O adultério é um dos temas mais controvertidos na seara conjugal. A doutrina não é uníssona no posicionamento: se debruçam alguns autores no desenvolvimento da teoria da responsabilidade civil entre os cônjuges, ensejando entendimentos conflitantes. Muitos apontam que, indubitavelmente, é devida a reparação civil por danos causados em razão da quebra do dever de fidelidade, isso porque o ultraje à honra é indiscutível; entretanto, alguns juristas procuram relativizar a possibilidade de indenização nesse caso.

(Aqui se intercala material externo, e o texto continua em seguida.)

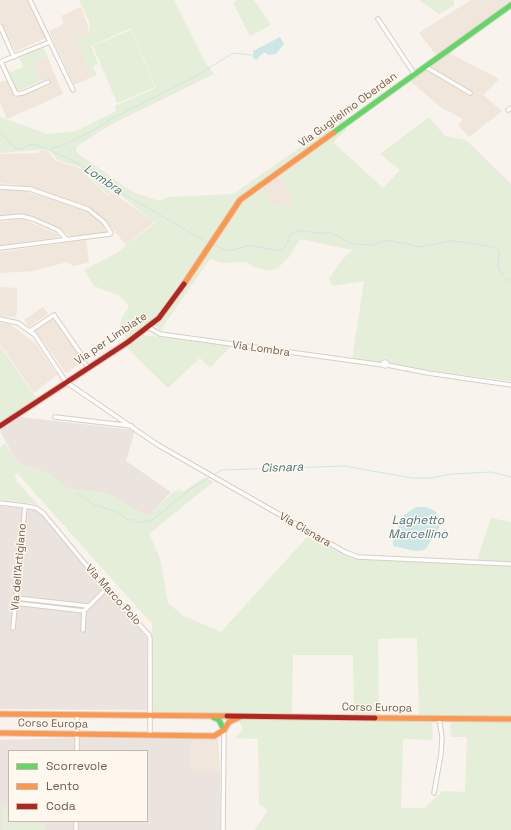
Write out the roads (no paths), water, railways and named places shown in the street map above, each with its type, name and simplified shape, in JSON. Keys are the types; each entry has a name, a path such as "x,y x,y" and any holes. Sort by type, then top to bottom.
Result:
{"street":[{"path":"30,0 73,90"},
{"name":"Via Guglielmo Oberdan","path":"209,244 240,200 511,5"},
{"path":"378,19 415,74"},
{"path":"0,26 14,56"},
{"path":"48,82 23,93 16,94 1,62 50,42"},
{"path":"426,67 470,93"},
{"path":"0,186 30,189 81,206 88,209 104,222 111,233 0,248"},
{"path":"0,218 21,216 33,219 58,230 66,239"},
{"name":"Via per Limbiate","path":"0,426 148,327 159,318 170,304 209,244"},
{"path":"30,331 54,315 83,357 83,361 88,367"},
{"path":"0,319 18,323 30,331 41,342 66,382"},
{"name":"Via Lombra","path":"148,327 160,334 376,365 385,364 511,385"},
{"name":"Via Cisnara","path":"66,382 158,445 213,478 345,552 358,557 511,564"},
{"path":"55,417 132,426"},
{"name":"Via Marco Polo","path":"0,503 36,508 43,513 106,589 148,635 150,639 150,734"},
{"name":"Via dell'Artigiano","path":"13,628 25,506"},
{"path":"83,630 84,610 106,589"},
{"path":"16,598 88,606"},
{"path":"15,603 84,610"},
{"name":"Corso Europa","path":"0,714 511,719"},
{"path":"77,715 77,750"},
{"path":"209,715 220,720 224,730 223,830"},
{"name":"Corso Europa","path":"0,733 214,736 224,730 229,722 243,716"},
{"path":"434,793 441,754 442,737 440,718"}],"water":[{"path":"280,37 284,44 276,54 269,55 264,52 256,60 253,58 253,51"},
{"name":"Laghetto Marcellino","path":"416,507 426,507 435,511 441,519 439,529 424,550 415,551 393,546 393,539 404,515"}],"waterway":[{"path":"50,149 66,144 94,130 111,119 191,79 233,53 252,55"},
{"name":"Lombra","path":"0,132 15,148 23,149 29,145 35,144 78,163 103,182 207,242"},
{"name":"Lombra","path":"213,245 229,251 250,245 278,251 285,248 291,234 300,230 316,233 332,233 353,244 371,245 388,240 420,247 449,241 463,242 493,247 499,251 498,267 506,280 511,280"},
{"name":"Cisnara","path":"213,476 221,470 344,466 412,478 432,478 452,474 491,472 511,477"},
{"name":"Cisnara","path":"77,493 95,505 118,512 128,520 132,519 139,523 142,521 147,522 152,520 192,488 210,477"}]}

De acordo com Antonio Jeová Santos,145 a hipótese de separação oriunda por infidelidade conjugal de um dos cônjuges dá azo à reparação por danos morais.

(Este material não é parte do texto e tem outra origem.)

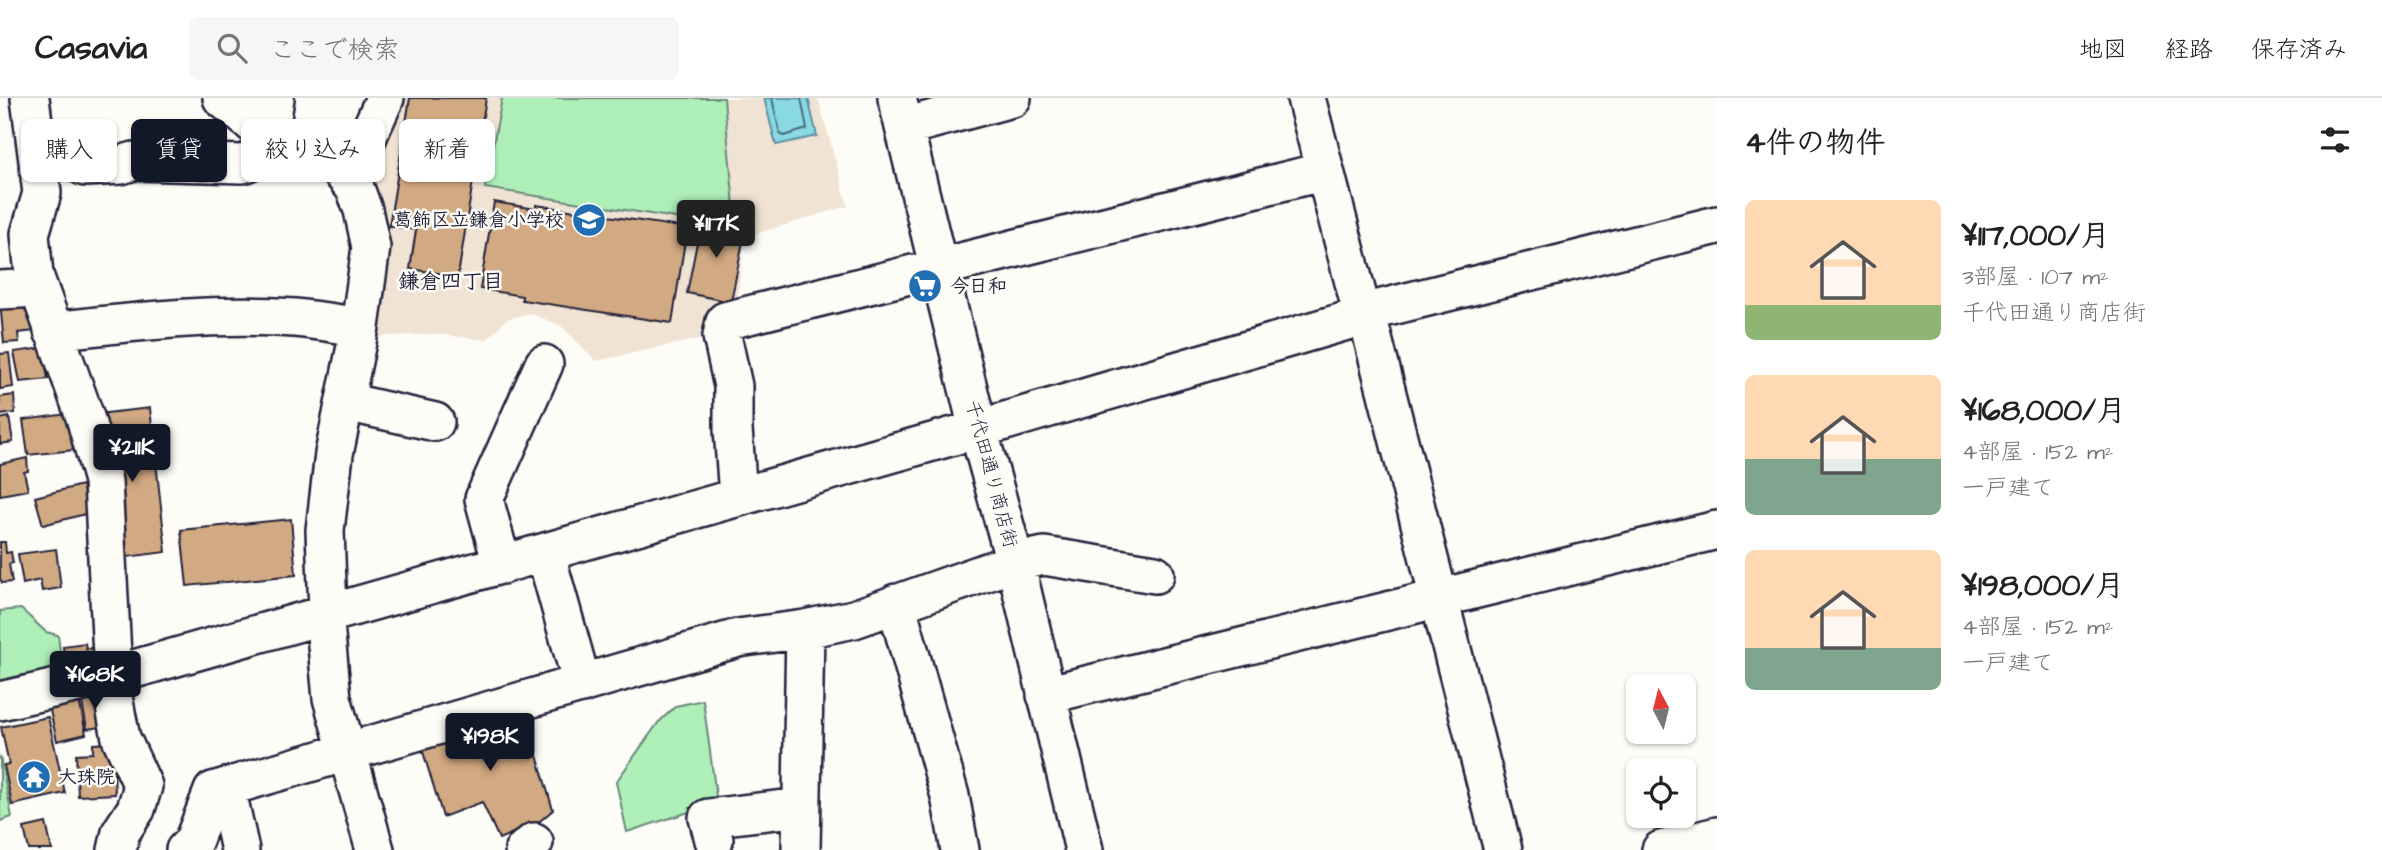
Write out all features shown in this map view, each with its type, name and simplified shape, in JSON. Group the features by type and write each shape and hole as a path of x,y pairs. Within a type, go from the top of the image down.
{"street":[{"path":"30,98 33,119"},
{"path":"222,98 247,119"},
{"path":"275,98 275,119"},
{"path":"376,119 385,98"},
{"path":"900,112 1012,98"},
{"path":"1306,98 1362,313 1367,313"},
{"name":"千代田通り商店街","path":"900,112 978,429 1016,562 1084,850"},
{"path":"117,165 135,161 241,164"},
{"path":"738,496 733,386 722,336 725,321 1325,171"},
{"path":"41,182 42,193 30,234 34,275 85,417 103,481 111,675 121,738 143,786 136,809 121,832 117,850"},
{"path":"351,182 363,210 371,247 360,327 334,454 325,530 326,614 332,698 374,850"},
{"path":"0,701 111,675 502,565 978,429 1367,313 1717,225"},
{"path":"0,290 37,288"},
{"path":"1367,313 1503,850"},
{"path":"53,331 207,317 294,318 360,327"},
{"path":"502,565 484,499 544,387"},
{"path":"345,401 435,422"},
{"path":"1046,695 1717,530"},
{"path":"545,552 582,684"},
{"path":"185,850 193,842 213,791 738,638 806,629 853,619 1016,562 1044,556 1155,574"},
{"path":"896,603 950,796 960,850"},
{"path":"802,850 800,807 806,629"},
{"path":"226,787 240,850"},
{"path":"714,840 708,818 800,807"},
{"path":"1661,850 1717,836"}],"shaded area":[{"name":"葛飾区立鎌倉小学校","path":"397,98 818,98 848,206 745,237 736,307 710,312 713,336 596,361 561,326 530,313 507,319 486,340 435,334 368,337 361,182 385,182 385,123"}],"green space":[{"path":"502,98 724,98 735,217 697,211 695,221 485,188 486,182 495,182 495,135"},
{"path":"21,609 46,632 58,635 63,675 0,688 0,611"},
{"path":"703,700 717,803 627,832 616,782 658,723 676,706"},
{"path":"0,756 12,817 0,821"}],"water":[{"path":"764,98 808,98 817,136 776,145"}],"building":[{"path":"410,98 486,98 483,119 407,119"},
{"path":"399,165 399,182 473,182 458,276 410,269 416,230 389,226"},
{"path":"494,202 536,209 536,205 687,228 672,323 522,300 522,296 480,289"},
{"path":"702,217 746,226 731,302 687,293"},
{"path":"23,299 36,331 18,333 19,342 4,343 0,303"},
{"path":"43,348 48,379 20,382 14,352"},
{"path":"9,353 13,387 0,389 0,354"},
{"path":"14,395 15,413 0,415 0,397"},
{"path":"150,408 166,552 112,559 98,414"},
{"path":"67,414 74,450 28,455 23,420"},
{"path":"9,417 13,442 0,444 0,419"},
{"path":"27,458 28,471 24,472 28,490 0,495 0,464"},
{"path":"82,485 89,513 43,525 35,497"},
{"path":"291,519 296,575 187,586 181,530"},
{"path":"0,542 5,542 6,553 11,552 13,563 9,564 12,582 2,583 0,578"},
{"path":"56,549 61,588 42,591 40,580 23,584 18,554"},
{"path":"85,643 86,649 99,646 103,662 65,666 63,646"},
{"path":"102,693 108,726 87,729 81,697"},
{"path":"78,695 86,734 57,741 48,702"},
{"path":"524,711 553,810 540,821 499,839 482,802 443,817 420,742"},
{"path":"48,717 65,793 12,805 4,765 9,764 1,727"},
{"path":"113,743 115,794 78,796 76,754 93,753 93,744"},
{"path":"46,823 52,850 29,850 24,828"}],"place":[{"name":"葛飾区立鎌倉小学校","path":"589,220"},
{"name":"今日和","path":"925,286"},
{"name":"大珠院","path":"34,777"}],"district":[{"name":"鎌倉四丁目","path":"451,281"}]}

Cristiano Chaves Farias e Nelson Rosenvald negam que a prática de adultério, isoladamente, possa gerar dano moral indenizável, admitindo, contudo, no caso de publicidade do ato.146 O saudoso professor Yussef Said Cahali147 concluiu:

O dever de fidelidade tem um duplo aspecto: – material ou físico e imaterial ou moral, de forma que seu descumprimento se dá pela prática de ato sexual do cônjuge com terceira pessoa – que é o adultério – e, também de outros que, embora não cheguem à cópula carnal, demonstram o propósito de satisfação do instinto sexual fora da sociedade conjugal – ou quase adultério. A infidelidade pode ser material ou moral. Se consistir na prática de congresso sexual com terceiro, constitui adultério. Se não chega a esse extremo, concretizando-se em fatos que denunciam esse propósito ou constituem, sob esse aspecto agravo à honra do outro cônjuge, qualifica-se como infidelidade moral, justificando a dissolução da sociedade conjugal, sob o fundamento da injúria grave. O quase adultério é a situação em que o homem e a mulher, sendo um deles casado, usam das intimidades excessivas, que vão além da pura amizade, o que não é, por isso mesmo, aceitável na sociedade brasileira.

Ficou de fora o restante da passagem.